The British Museum has adopted this cutoff date, as has the J. Paul Getty Museum in Los Angeles. The Met quietly followed suit, but has barely made that fact known.

By publicly embracing the 1970 protocol, Mr. Campbell would be breaking with the policies of his predecessor, Mr. de Montebello, who believes that orphaned antiquities should be rescued by museums, not ignored by them.

Mr. Campbell could also undertake a project more fundamental, and more profound. The Metropolitan needs to come clean about its past of appropriation of ancient art in the late 19th and early 20th centuries. And it needs to tell a much fuller story about its more recent role in purchasing looted and smuggled antiquities.

The Met’s galleries and Web site are mysteriously devoid of recent facts about the provenance of many artifacts. Most visitors have no idea how the treasures on display in the Greek and Roman rooms, the Egyptian antiquities department, or the Byzantine, African, Asian and Oceanic collections came to be housed in the museum.

Who among them knows that Louis Palma di Cesnola, the Italian-born collector and Civil War veteran who was the first director of the museum, appropriated a huge number of antiquities for more than a decade? As the American consul in Cyprus in the 1860s, Cesnola kept 100 diggers busy in Larnaca; his house became a kind of museum. Cesnola smuggled out no fewer than 35,573 artifacts — passing them off as the property of the Russian consul — for which the Met paid $60,000.

The Met doesn’t tell this story. Even many people who work at the Met don’t seem to know it. Plunder is also the provenance of one of the museum’s most imposing artifacts in the Greek and Roman collection — an Ionic capital from the Temple of Artemis at Sardis. Massive and graceful, it sits prominently in a gallery on the first floor of the Met.

How did it get here? In 1922, as the Greeks and Turks warred over the port of Izmir, the column was spirited away by American archaeologists along with hundreds of other pieces and sent to the Met. When the hostilities ended, the Turks protested and the theft (or rescue, depending on one’s perspective) became an international incident, recorded in State Department archives. After much negotiation, the Turks ceded ownership of the column in exchange for the return of 53 cases of antiquities, also stolen from Sardis.

Today the label that hangs near the pillar blithely notes its acquisition by the “American Society for the Excavation of Sardis,” as if a group of amateur aficionados simply got together and bought it. The turbulent history of the object does not appear in any Met catalogue or on the museum’s Web site.

For years, the Met also kept secret its purchase of the Lydian Hoard, a spectacular group of 363 gold and silver treasures from the time of King Croesus, bought from smugglers in 1966, 1967 and 1968. It was not until the Turkish government sued the museum and seemed likely to win in court that the Met gave in and returned the pieces, in 1993.

And until the moment it was removed from the museum’s collection, the Euphronios krater gave visitors no sign of its disputed status, no indication of the pitched battle that raged around its possession. One day it simply disappeared.

Such omissions are shameful for an institution dedicated to preserving history. But it is not unique to the Met. Most of the world’s great museums, including the British Museum and the Louvre, tell lies of omission about the objects they display within their walls, too.

This state of affairs must not continue. Mr. Campbell can inaugurate a new era of transparency for all museums, and to recalibrate the Met’s relations with countries that feel aggrieved.

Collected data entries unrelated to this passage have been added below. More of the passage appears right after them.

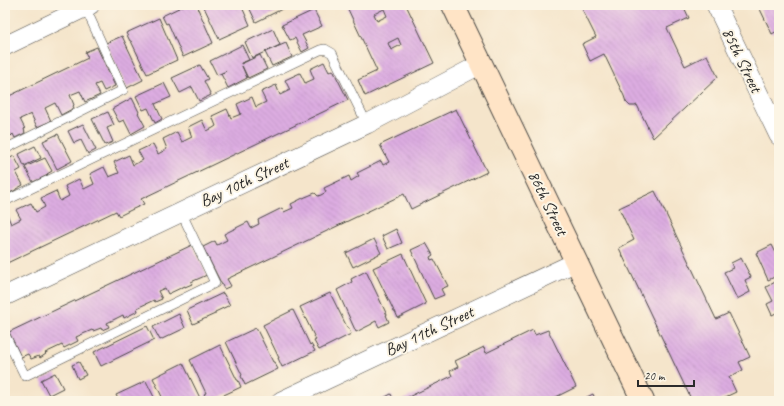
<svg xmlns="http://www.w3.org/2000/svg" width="784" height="406" viewBox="0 0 784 406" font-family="Caveat,sans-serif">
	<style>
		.building { fill: url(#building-back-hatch); fill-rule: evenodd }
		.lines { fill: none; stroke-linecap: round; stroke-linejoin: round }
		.lane-casing { stroke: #494743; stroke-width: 10 }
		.street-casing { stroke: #494743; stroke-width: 20 }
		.secondary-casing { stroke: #494743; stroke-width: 24 }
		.lane { stroke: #fff; stroke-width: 9 }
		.street { stroke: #fff; stroke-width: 19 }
		.secondary { stroke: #ffe4c6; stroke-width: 22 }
		.labels { text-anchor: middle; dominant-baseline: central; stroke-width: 4; stroke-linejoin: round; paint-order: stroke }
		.street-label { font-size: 17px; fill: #2b2b2b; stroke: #fcf5e5 }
	</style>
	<defs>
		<pattern id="building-back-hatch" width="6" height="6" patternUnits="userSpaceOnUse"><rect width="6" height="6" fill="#dcace1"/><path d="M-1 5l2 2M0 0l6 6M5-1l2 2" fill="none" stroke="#bd94c1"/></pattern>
	</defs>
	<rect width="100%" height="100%" fill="#fcf5e5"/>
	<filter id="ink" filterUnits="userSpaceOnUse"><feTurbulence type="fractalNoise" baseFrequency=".025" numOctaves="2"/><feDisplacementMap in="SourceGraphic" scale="8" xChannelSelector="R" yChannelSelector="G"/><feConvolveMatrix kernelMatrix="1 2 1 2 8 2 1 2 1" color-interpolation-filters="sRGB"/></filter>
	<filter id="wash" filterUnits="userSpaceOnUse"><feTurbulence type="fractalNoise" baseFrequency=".012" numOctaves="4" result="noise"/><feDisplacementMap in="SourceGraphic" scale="16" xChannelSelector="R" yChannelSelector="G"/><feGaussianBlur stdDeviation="0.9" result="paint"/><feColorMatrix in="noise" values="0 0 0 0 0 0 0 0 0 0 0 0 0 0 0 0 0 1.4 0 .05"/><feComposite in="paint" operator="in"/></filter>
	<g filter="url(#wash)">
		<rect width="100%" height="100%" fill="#f5e5cb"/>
		<g id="blocks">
			<path class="building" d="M185,5H197L199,8L198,9L213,43L183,57L168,23L166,24L162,16Z
				M203,5H241L250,25L219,39Z
				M248,5H285L286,7L256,22Z
				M346,5H406L434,63L365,96L358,80L377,71ZM384,9L387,16L377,21L374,14ZM398,38L401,45L391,50L388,43Z
				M580,5H683L689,18L667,28L685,66L707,55L718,77L653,138L637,105L635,106H630L626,102L624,96L604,54L590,61L582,44L596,37Z
				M758,5H779V30L772,34Z
				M314,10L322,26L302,35L309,48L302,52L295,38L290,40L282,25Z
				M159,18L177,60L147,74L131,41H130L126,33Z
				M273,29L280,45L252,58L245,42Z
				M122,36L143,80L127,88L106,43Z
				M286,43L292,57L272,66L265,52Z
				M242,45L249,60L241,63V64L260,55L267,69L248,78L242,66L247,78L228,88L221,74L226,71L217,75L210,61Z
				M97,47L115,86L104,91L100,83L95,85L100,95L85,102L80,91L70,95L74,105L73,106L74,108L61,115L55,103L45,108L51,121L37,127L31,114L20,119L25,129H24L25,133L15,138L13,134L11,136L6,126L5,127V98L88,58L85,52Z
				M324,62L329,72L333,70L348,100L141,199L144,204L131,210L119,216L116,211L5,264V215L7,214L11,224L21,219L16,210L31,203L36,212L45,207L41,198L56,191L60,201L69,196L65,186L79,179L84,189L94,184L90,174L104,167L109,177L119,173L114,162L129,155L133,165L143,160L138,151L153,144L158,154L167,149L163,139L177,132L182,142L192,137L188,127L202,120L207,131L213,128L216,126L212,116L227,109L231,118L241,114L237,104L252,97L256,107L266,102L261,92L276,85L280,95L290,90L285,80L300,73L305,83L314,79L310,69Z
				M200,65L208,79L204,81L211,95L199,101L192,87L180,93L172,78Z
				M164,83L171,97L155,104L162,119L155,123L148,108L143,110L136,96Z
				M132,98L139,112L138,113L145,126L131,134L124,120L119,122L112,109Z
				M456,109L487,172L411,209L404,194L227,279L231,286L224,289L203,247L215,241L217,245L227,240L224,234L248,222L251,228L259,224L258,220L282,208L284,212L293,208L291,204L303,198L315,193L318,196L321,195L326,192L324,188L349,176L351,181L359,176L357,173L381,161L383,165L389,162L380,145Z
				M108,112L114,125L107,128L113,142L105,145L92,119Z
				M83,124L96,150L88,154L81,140L74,143L68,131Z
				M58,134L72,161L57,169L43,141Z
				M35,146L41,158L24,166L19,154Z
				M14,156L21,169L16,172L23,185L16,189V190L5,195V161Z
				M45,158L52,171L47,174L48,175L33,182L25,167Z
				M655,191L716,319L729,313L750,357L739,362L743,370L729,377L736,392L717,401H692L619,248L634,240L619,208Z
				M396,229L402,243L388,249L382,236Z
				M374,239L381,253L353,267L346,253Z
				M426,243L433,255L430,257L431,260L434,259L448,286L441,289L444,295L434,299L411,250Z
				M192,245L207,275L191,282L192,284L185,287V286L168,294L165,288L158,291L162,299L155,302L154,300L137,308L138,311L124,318L123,315L107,323L109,327L102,330L101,328L93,331L92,330L76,337L78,341L64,348L62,345L45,353L46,354L40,358L39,356L31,359L28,354L21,357L9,332Z
				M772,245L776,253L779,252V275L768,280L756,253Z
				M403,254L426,304L398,318L395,311H394L373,268Z
				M741,258L751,277L745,280L750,292L737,299L724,272L733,268L731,263Z
				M366,271L387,315H386L389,322L379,327L376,321L372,323V324L356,332L337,290L352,282L351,279Z
				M779,280V314L778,312L772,315L767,304L773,301L766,287Z
				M223,293L230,305L215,312V314L193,324L187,310Z
				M330,293L347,327H348L351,334L319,350L314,341L316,340L300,307Z
				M293,310L310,345L311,344L315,351L282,367L278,358H279L263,325Z
				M179,314L185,328L160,340L153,327Z
				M147,326L154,340L101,366L94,352Z
				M256,328L273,362H274L278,369L245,385L241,376L242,375L226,342Z
				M533,330L535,335L548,330L576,387L548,401H400L452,376L450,371L458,367L455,361L484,347L486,353Z
				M220,345L237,380H238L241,387L211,401H208L204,394L206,393L190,360Z
				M79,362L86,375L78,379L72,365Z
				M183,363L200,398L201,397L203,401H164L153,378Z
				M55,373L63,388L49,395L41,380Z
				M146,381L156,401H119L116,395Z
				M391,394L394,401H378Z
				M593,394L596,401H579Z"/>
		</g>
	</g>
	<g filter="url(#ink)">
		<use href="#blocks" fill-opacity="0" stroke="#494743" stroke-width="1"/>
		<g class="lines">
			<defs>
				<path id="lane" d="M5,149L123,90L85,7
					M5,201L320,50L325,49L332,53L367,124
					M5,335L25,376L215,283L181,212"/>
				<path id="street" d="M716,5L779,136
					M5,46L90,5
					M5,296L367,124L481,64
					M281,401L576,262"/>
				<path id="secondary" d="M453,5L643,401"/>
			</defs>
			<use href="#lane" class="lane-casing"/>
			<use href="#street" class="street-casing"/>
			<use href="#secondary" class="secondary-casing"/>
			<use href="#lane" class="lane"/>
			<use href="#street" class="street"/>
			<use href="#secondary" class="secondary"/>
		</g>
	</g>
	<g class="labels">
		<g class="street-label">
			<text transform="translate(742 60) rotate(64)">85th Street</text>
			<text transform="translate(244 182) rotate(-25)">Bay 10th Street</text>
			<text transform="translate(548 203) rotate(64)">86th Street</text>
			<text transform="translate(429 331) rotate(-25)">Bay 11th Street</text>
		</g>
	</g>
	<rect width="784" height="406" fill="none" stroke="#fcf5e5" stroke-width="20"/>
	<path d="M638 380v6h56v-6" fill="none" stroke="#2b2b2b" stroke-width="2"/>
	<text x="644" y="380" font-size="12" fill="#2b2b2b" stroke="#fcf5e5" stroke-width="3" paint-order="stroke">20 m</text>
</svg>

By publicly acknowledging the controversial or otherwise dubious histories of some artifacts and by making the recent past as much a part of the artifacts’ stories as the ancient past, Mr. Campbell can set an example for all museums and build new bridges of respect and cooperation.

Transparency may not end every demand for repatriation. But it will disarm those critics in source countries who know — but rarely acknowledge — that regardless of past transgressions, their treasures may be safer, better preserved and more widely adored in the world’s great museums like the Met.

Sharon Waxman, a former Times reporter who writes at the Web site WaxWord and the author of Loot: The Battle Over the Stolen Treasures of the Ancient World.